== Raw data ==
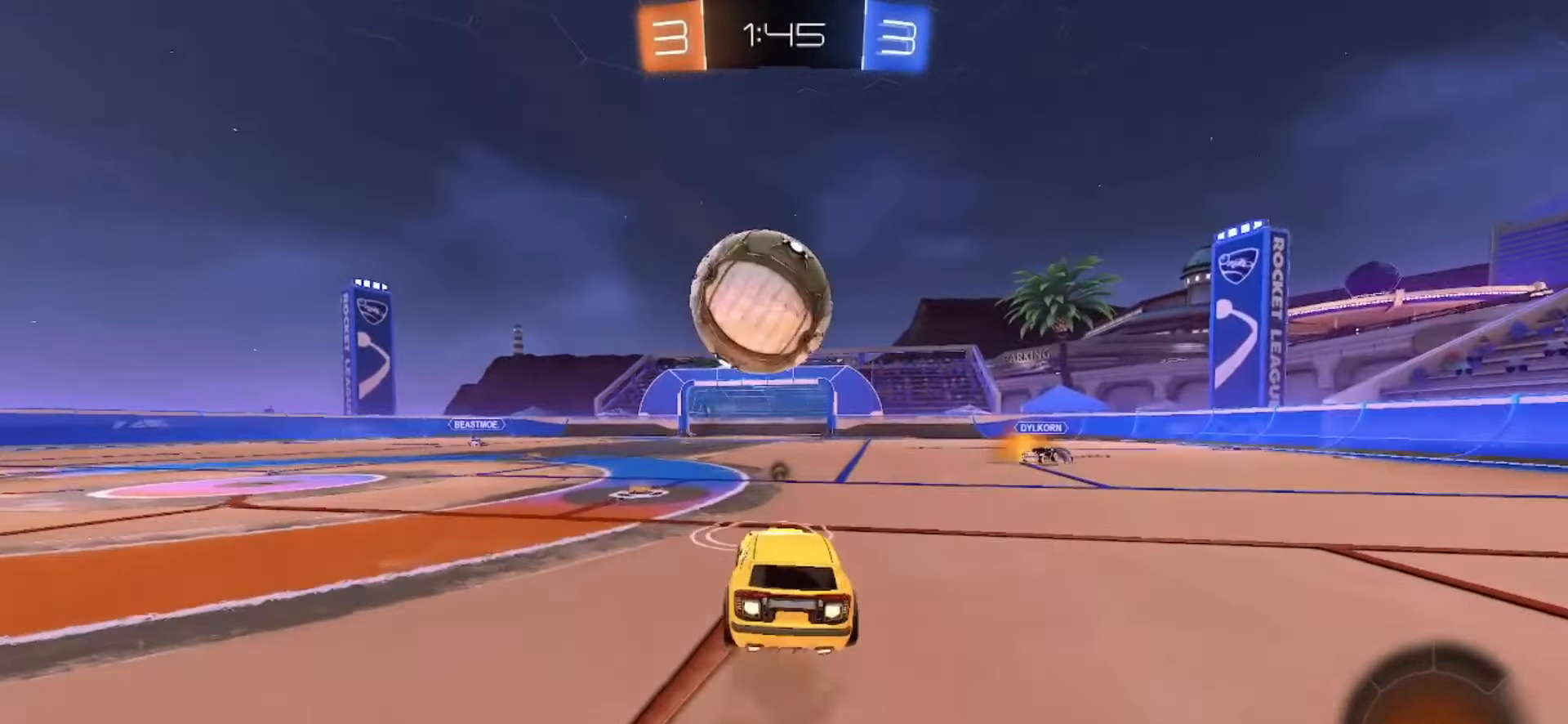
{"buttons": ["SQUARE", "R2"], "left_stick": "up-left", "right_stick": "center", "events": [[17, "left_stick", "down-right"], [50, "CROSS", "up"], [117, "L2", "up"], [150, "left_stick", "center"], [350, "left_stick", "left"], [450, "left_stick", "up-left"]]}
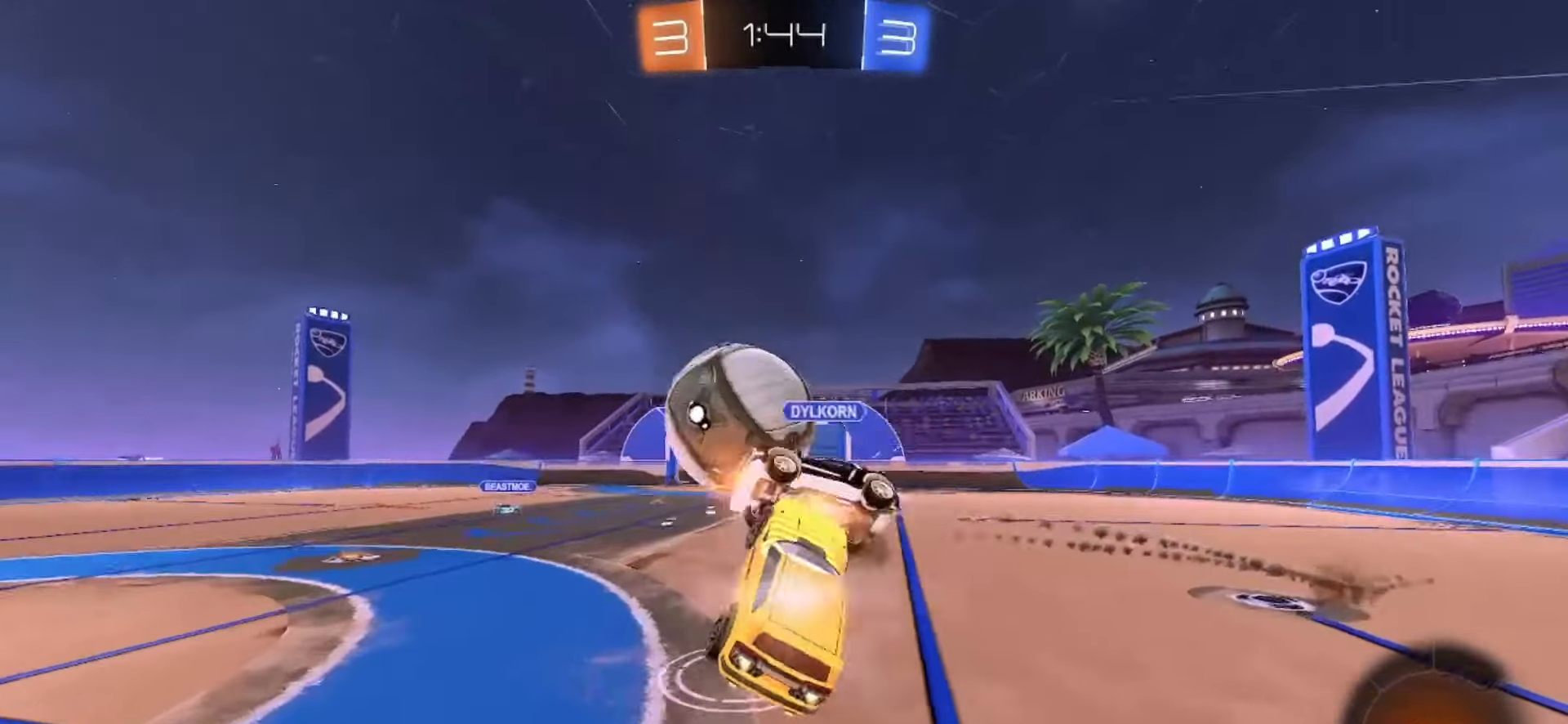
{"buttons": [], "left_stick": "down", "right_stick": "center", "events": [[33, "CROSS", "down"], [183, "left_stick", "down"], [283, "CROSS", "up"], [300, "R2", "up"], [317, "SQUARE", "up"]]}
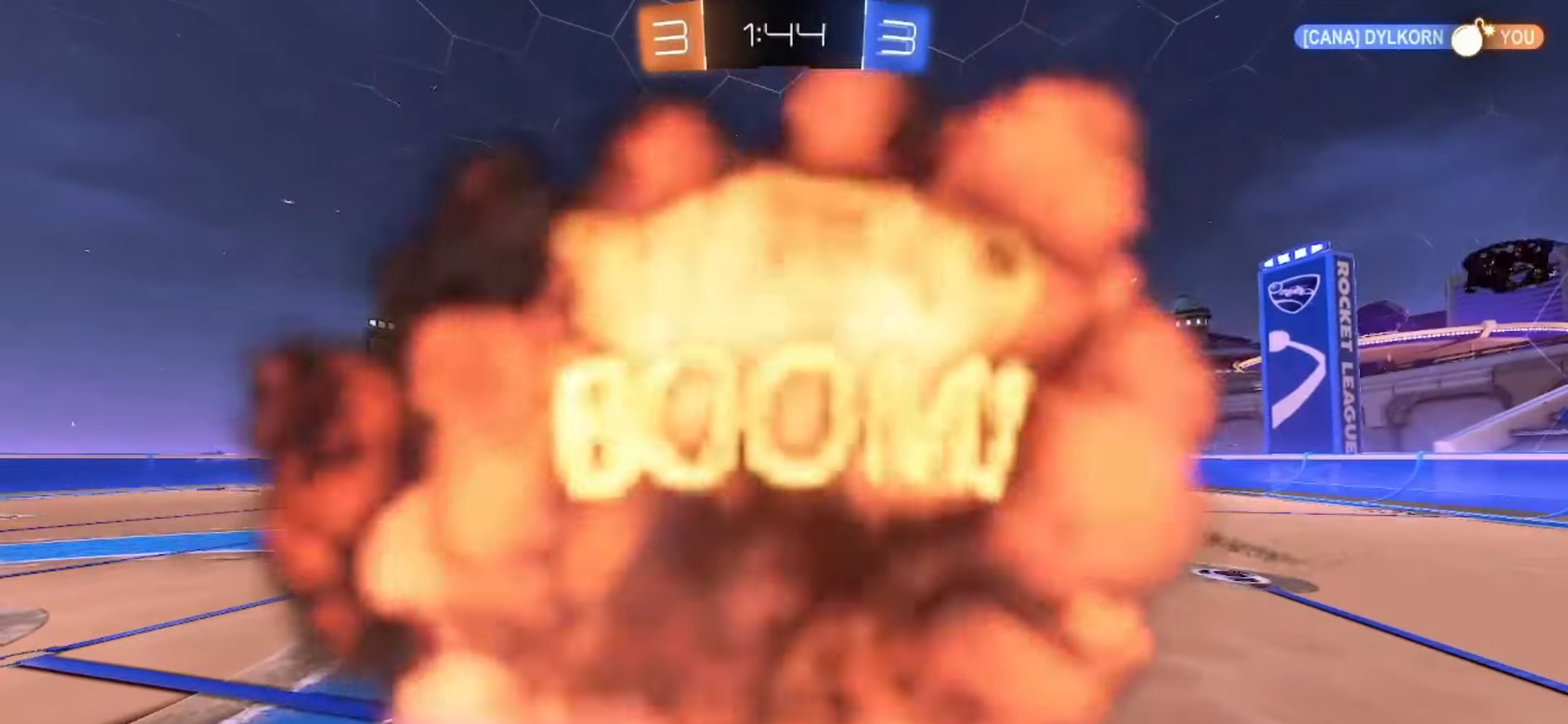
{"buttons": [], "left_stick": "center", "right_stick": "center", "events": [[17, "left_stick", "down-right"], [317, "left_stick", "center"]]}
===
*Exercise goal*. The full listing above, duplicated exactly and without its pictures, is the answer.

*Response to the task*.
{"buttons": ["SQUARE", "R2"], "left_stick": "up-left", "right_stick": "center", "events": [[17, "left_stick", "down-right"], [50, "CROSS", "up"], [117, "L2", "up"], [150, "left_stick", "center"], [350, "left_stick", "left"], [450, "left_stick", "up-left"]]}
{"buttons": [], "left_stick": "down", "right_stick": "center", "events": [[33, "CROSS", "down"], [183, "left_stick", "down"], [283, "CROSS", "up"], [300, "R2", "up"], [317, "SQUARE", "up"]]}
{"buttons": [], "left_stick": "center", "right_stick": "center", "events": [[17, "left_stick", "down-right"], [317, "left_stick", "center"]]}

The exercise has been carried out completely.